The survey was on students’ safety in schools, a part of the safe college campus project conducted at the Hanoi University of Education, the University of Education under Thai Nguyen University, and Hong Duc University.
The project has the support of UN Women and aims to eliminate gender-based violence, including sexual harassment at universities.
As many as 944 students at the schools said they had experienced at least one of three manifestations of sexual harassment.
Of these, the number of female students was higher (812 out of 944 students, or 86 percent) than male students in all three manifestations.
As many as 315 female students reported verbal sexual harassment, including flirting, sexually suggestive gestures, comments and jokes, while only 23 male students reported this form of harassment.
As for the behavior of sexually harassing with images (showing or sending sexual images or videos that victims do not want to see or receive), the figures were 140 for women and 15 for men.
School officers and lecturers also experienced sexual harassment. More than 30 percent (105 out of 350) said they experienced at least one manifestation of harassment.
Both students and officers/lecturers suffered different forms of violence, including physical, emotional, economic and sexual violence. Mental violence accounted for the highest proportion.
In general, students and officers/lecturers who were harassed said violence and sexual harassment are not common in their schools and that it is not a worrying problem.
However, they worried of the unsafety at some places, such as the way to dorms, entrance doors and stadiums. Meanwhile, lecture halls, libraries and dorms are the places with highest levels of safety for both students and officers/lecturers during/after working hours.
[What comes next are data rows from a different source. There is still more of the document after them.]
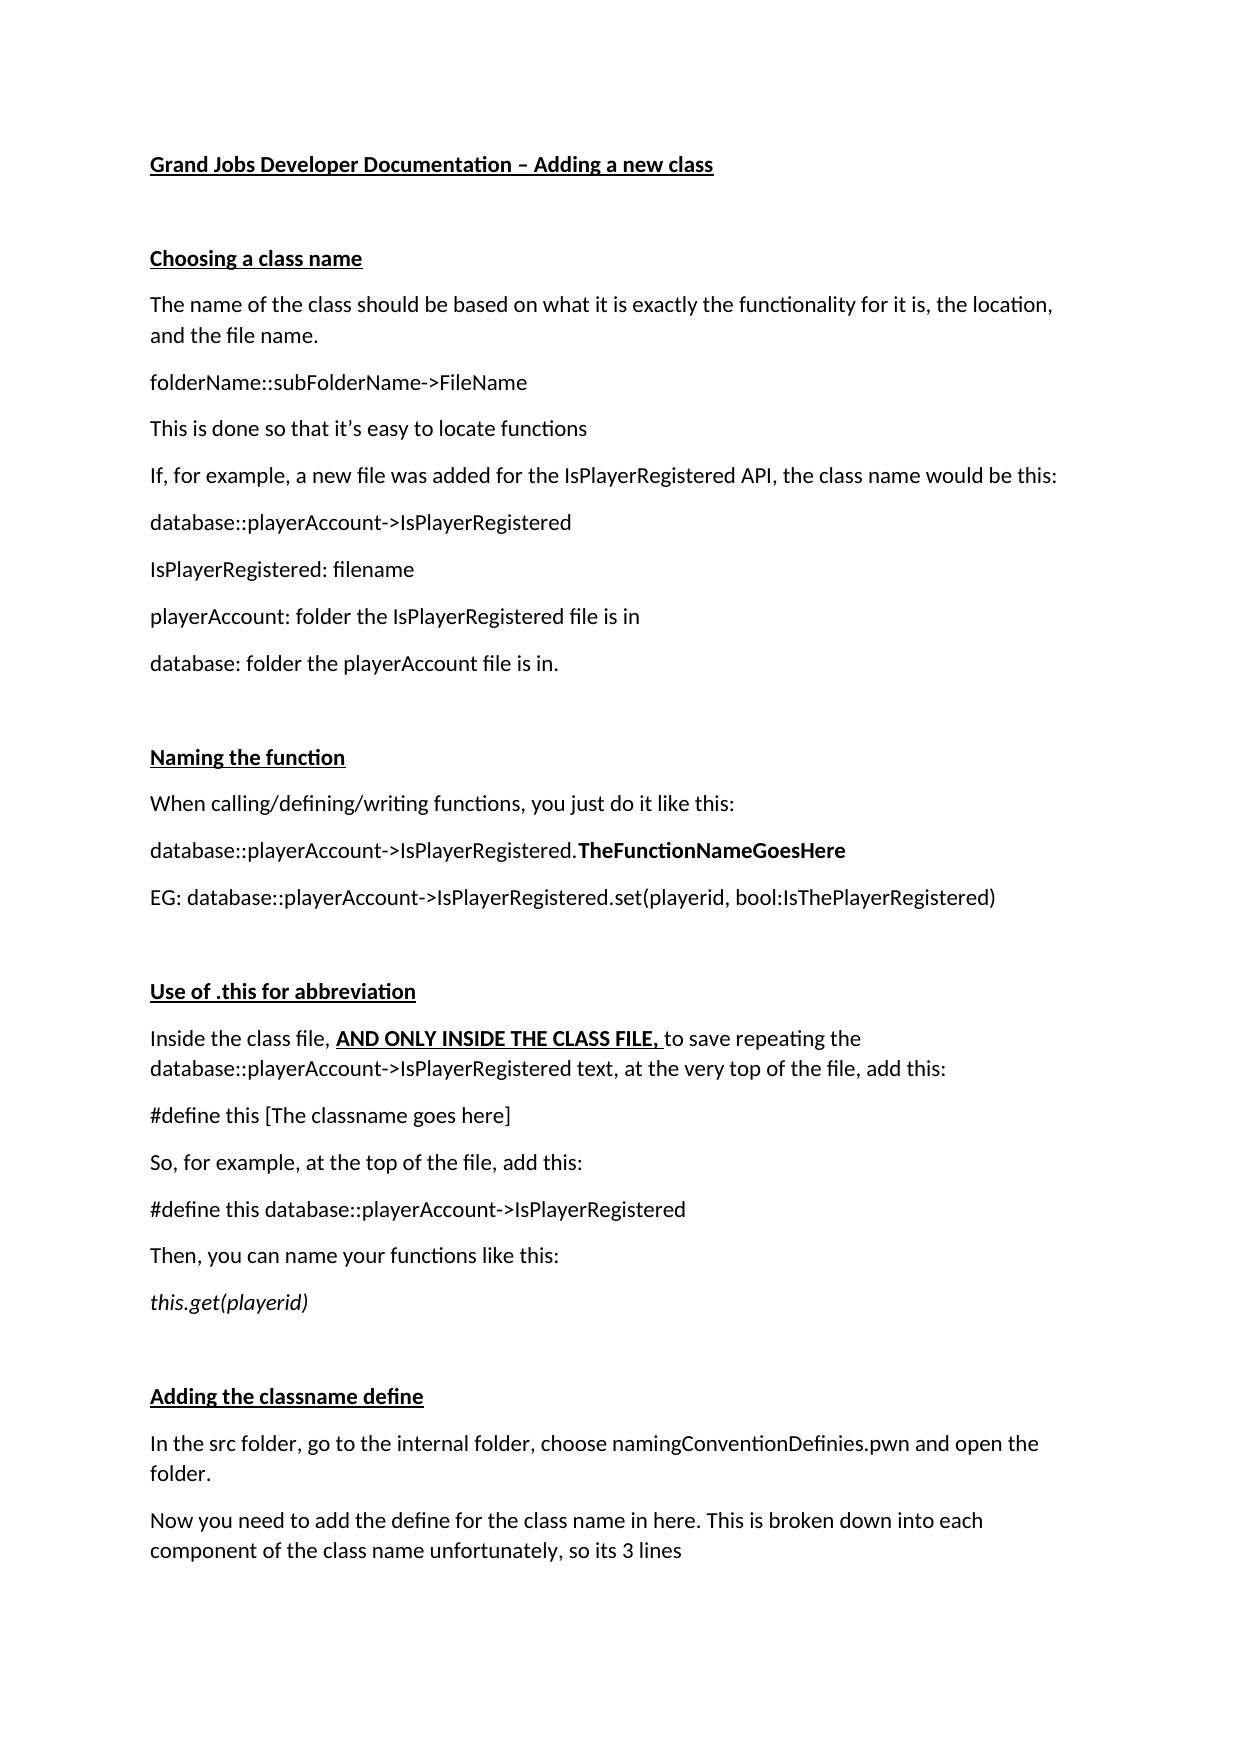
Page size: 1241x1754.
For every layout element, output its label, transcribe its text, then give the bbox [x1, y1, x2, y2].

text #define this [The classname goes here] [150, 1101, 1090, 1129]
text Grand Jobs Developer Documentation – Adding a new class [150, 150, 1090, 178]
text IsPlayerRegistered: filename [150, 555, 1090, 583]
text EG: database::playerAccount->IsPlayerRegistered.set(playerid, bool:IsThePlayerRegistered) [150, 883, 1090, 911]
text #define this database::playerAccount->IsPlayerRegistered [150, 1195, 1090, 1223]
text Choosing a class name [150, 244, 1090, 272]
text Then, you can name your functions like this: [150, 1242, 1090, 1270]
text playerAccount: folder the IsPlayerRegistered file is in [150, 602, 1090, 630]
text Naming the function [150, 743, 1090, 771]
text If, for example, a new file was added for the IsPlayerRegistered API, the class name would be this: [150, 461, 1090, 489]
text This is done so that it’s easy to locate functions [150, 414, 1090, 443]
text Adding the classname define [150, 1382, 1090, 1410]
text Inside the class file, AND ONLY INSIDE THE CLASS FILE, to save repeating the database::playerAccount->IsPlayerRegistered text, at the very top of the file, add this: [150, 1024, 1090, 1082]
text Now you need to add the define for the class name in here. This is broken down into each component of the class name unfortunately, so its 3 lines [150, 1506, 1090, 1564]
text When calling/defining/writing functions, you just do it like this: [150, 789, 1090, 818]
text database::playerAccount->IsPlayerRegistered [150, 508, 1090, 536]
text database::playerAccount->IsPlayerRegistered.TheFunctionNameGoesHere [150, 836, 1090, 864]
text In the src folder, go to the internal folder, choose namingConventionDefinies.pwn and open the folder. [150, 1429, 1090, 1487]
text this.get(playerid) [150, 1288, 1090, 1317]
text So, for example, at the top of the file, add this: [150, 1148, 1090, 1176]
text Use of .this for abbreviation [150, 977, 1090, 1005]
text The name of the class should be based on what it is exactly the functionality for it is, the location, and the file name. [150, 291, 1090, 349]
text database: folder the playerAccount file is in. [150, 649, 1090, 677]
text folderName::subFolderName->FileName [150, 368, 1090, 396]
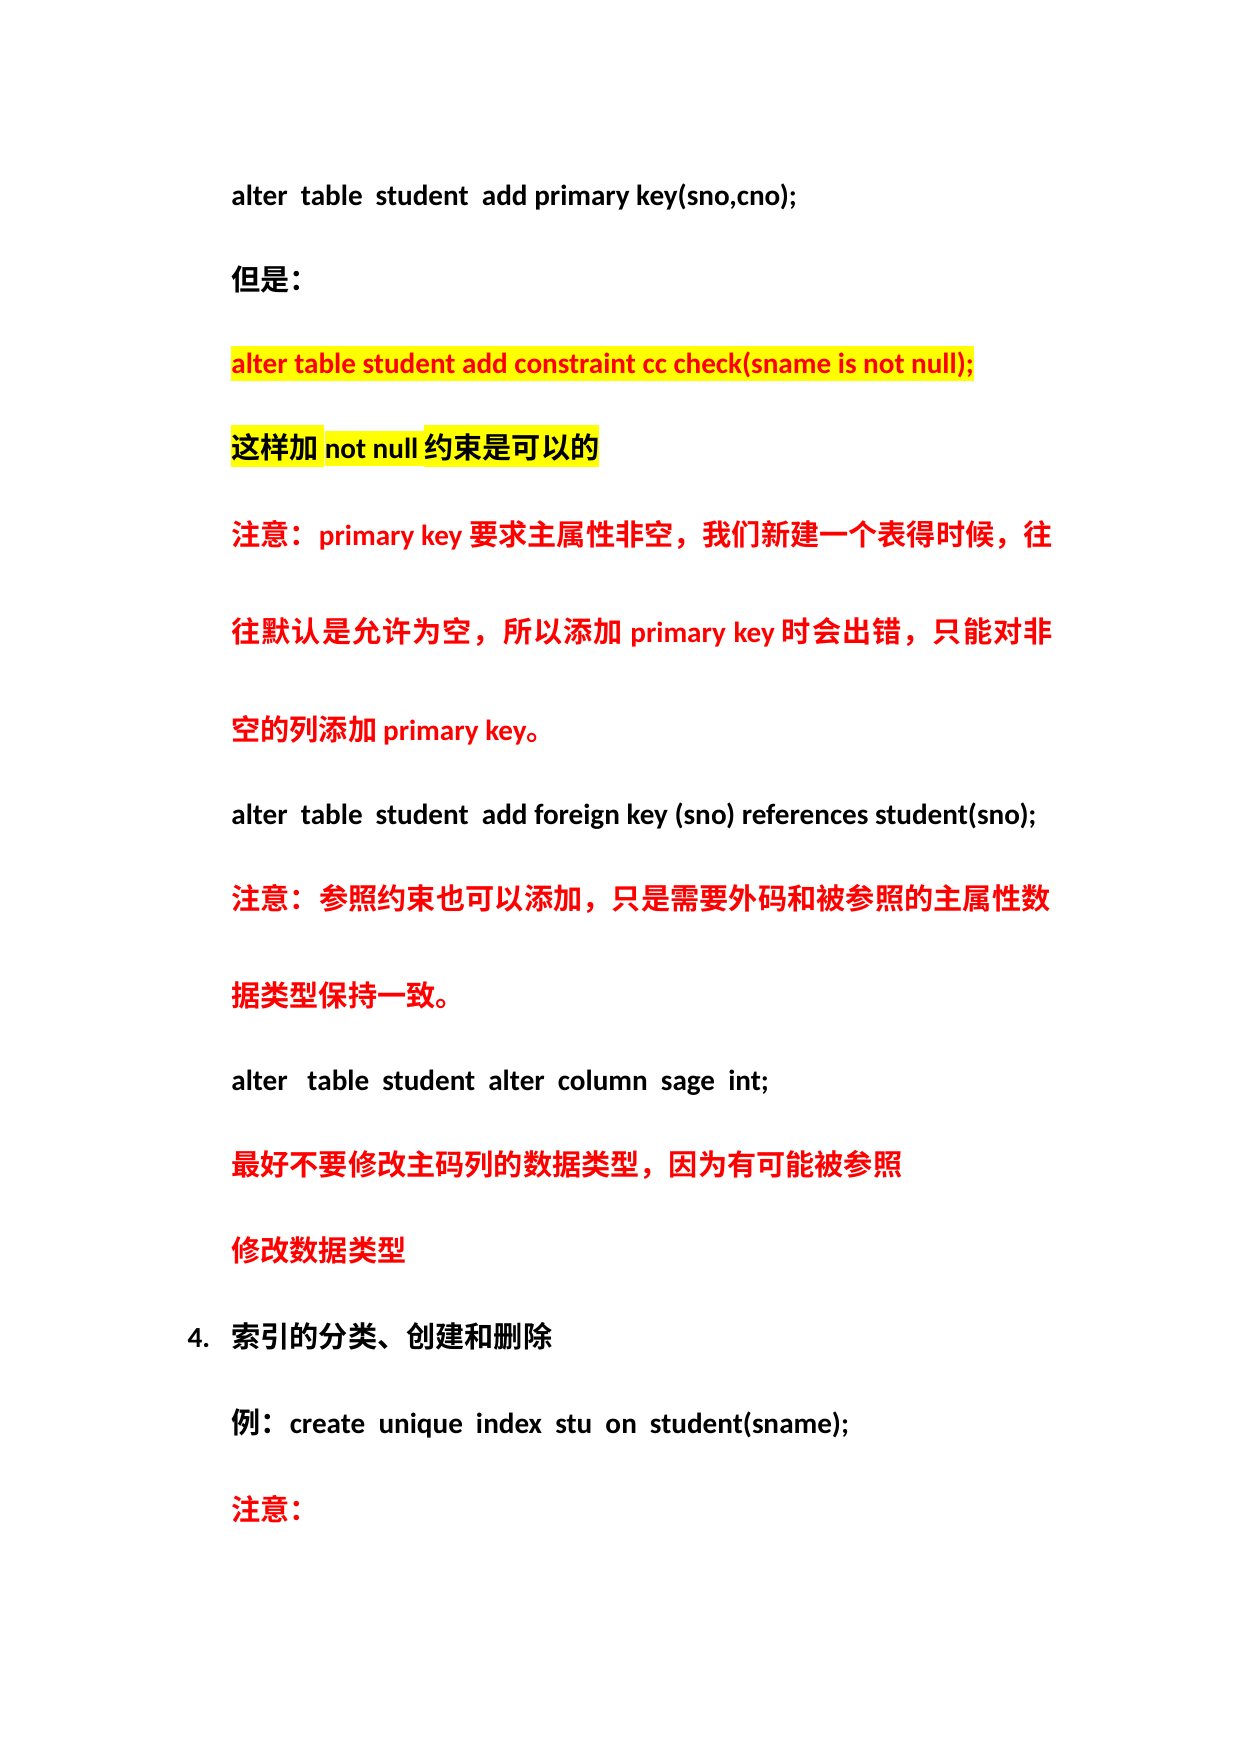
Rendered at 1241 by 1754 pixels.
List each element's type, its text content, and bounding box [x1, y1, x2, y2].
Assessing unsafety levels, students listed the ways to dorms as the most unsafe places (32.9 percent for office hours and 52.6 percent for non-office hours). The figures were 26.6 percent and 39.6 percent, respectively, for entrance doors.
One of the most noteworthy findings is that 51 percent said they did not know about the existence of consultancy rooms at their schools.
The surveyors have proposed that the Ministry of Education and Training (MOET) should release a code of conducts to ensure safety for students and officers/lecturers in school campuses, and it needs to join relevant agencies to compile regulations to punish violence and sexual harassment behaviors.